Saturday was spent in the company of a mostly content Mom - she even smiled! Like more than once! And hammed it up for the camera when I tried to take a picture of that smile to send to The Other Girl!
She got a little squirrely at the puppet show that day, but I can't really blame her - unless you were four years old it was a pretty terrible puppet show.
But I tell 'ya, I felt like The Hero when I managed to give her a shower the other morning! By myself! With minimal histrionics, and only a little bit of pushing and kicking!
Unfortunately, sleepless nights have increased (we've been hitherto blessed with a Mom who almost always sleeps a full 12-hours). So far that seems to be the unwelcome trade-off for less rancor, but we're keeping our fingers crossed that the Dastardly Dementia manifestation of ferocity has been sort of foiled.
We've also hired a part-time live-in caregiver who started this week. When we brought Mom back from memory care last September (read about how wrong our MC experience went here), our plan was a return to split 24/7 care between The Other Girl and I through the holidays, then sucker a third, unsuspecting victim into our care partner world after the first of the year.

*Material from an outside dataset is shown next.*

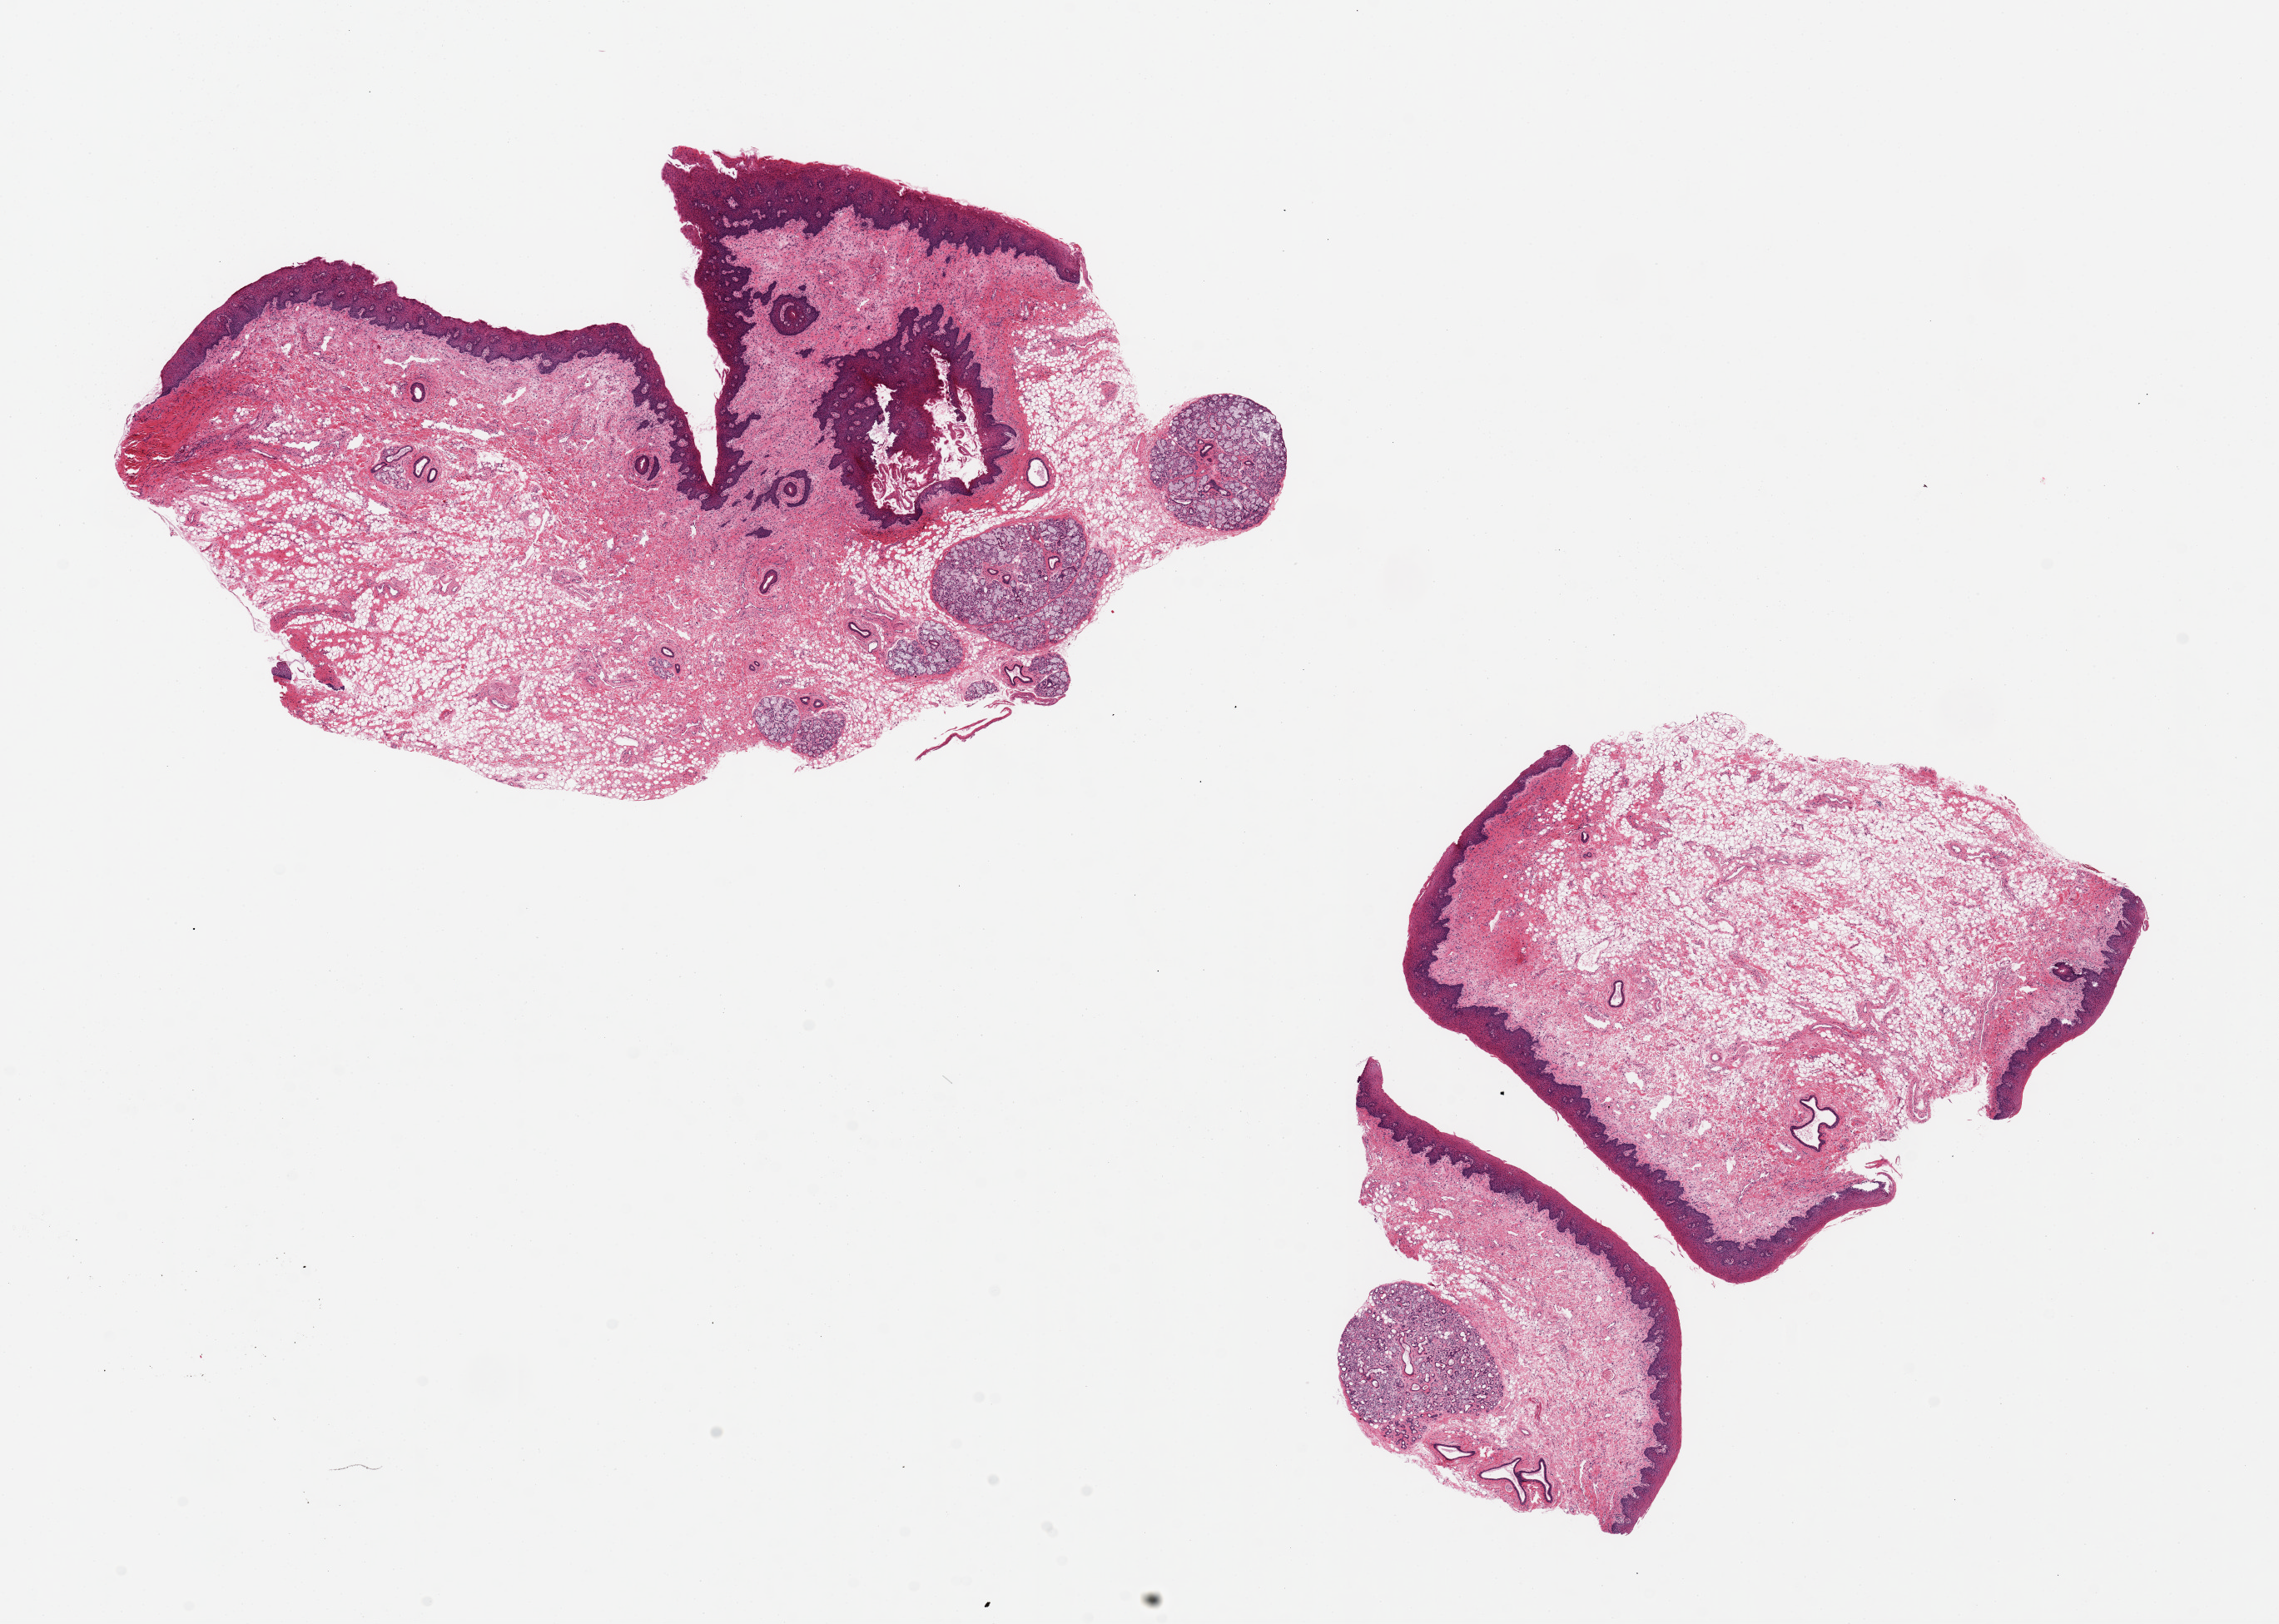
H&E whole-slide image, brightfield, whole scanned area (about 21.7 x 15.4 mm, from a 20x scan) shown as a low-resolution overview. PAXgene-fixed, paraffin-embedded tissue. Section of minor salivary gland (target tissue). Donor tissue sample. Donor sex: female.
Pathologist's review note for this sample: 3 pieces, up to 9x6mm; parakeratotic lip surface on all pieces; 4 glands in one piece, one gland in 1 piece, no gland in one piece with duct; glands are 0.7 to 1.5 mm across; 80% is lip epithelium and stroma.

To find candidates I utilized Care.com (and recommend the premium membership if you're in the private care market), but the caregiver we ultimately hired came to us through an act of serendipity - make that carendipity! A couple months ago, The Other Girl struck up a conversation with a gal while getting a manicure, found out she had been doing private dementia care for a couple of years, and promptly began using her for occasional overnight shifts. This was a great way for us to "test drive" the live-in care model; we got to see that she was competent, kind, patient, and that Mom was comfortable with her, and we felt confident that we too could share our living space and co-care with her.
A few reference calls and background checks later and voilà! We now have a professional Mother-Minder!
So our schedule is thus: Mother-Minder and I will co-care for Mom four days a week, with M-M doing the heavy lifting. The Other Girl will do one overnight a week, and help cover if extra days are needed, and I will take the remaining two days of the week for 24/7 Mom mischief. We're hoping with this strategy we can keep Mom at home at a reduced rate of stress for her (and ourselves), at a reduced rate of cost than memory care, and with a higher chance of improved quality of life for her amongst familiar faces and surroundings.
And if these new strategies don't work out, well, we ain't helpless, we're CAREGIVERS! We'll figure something else out and fix it.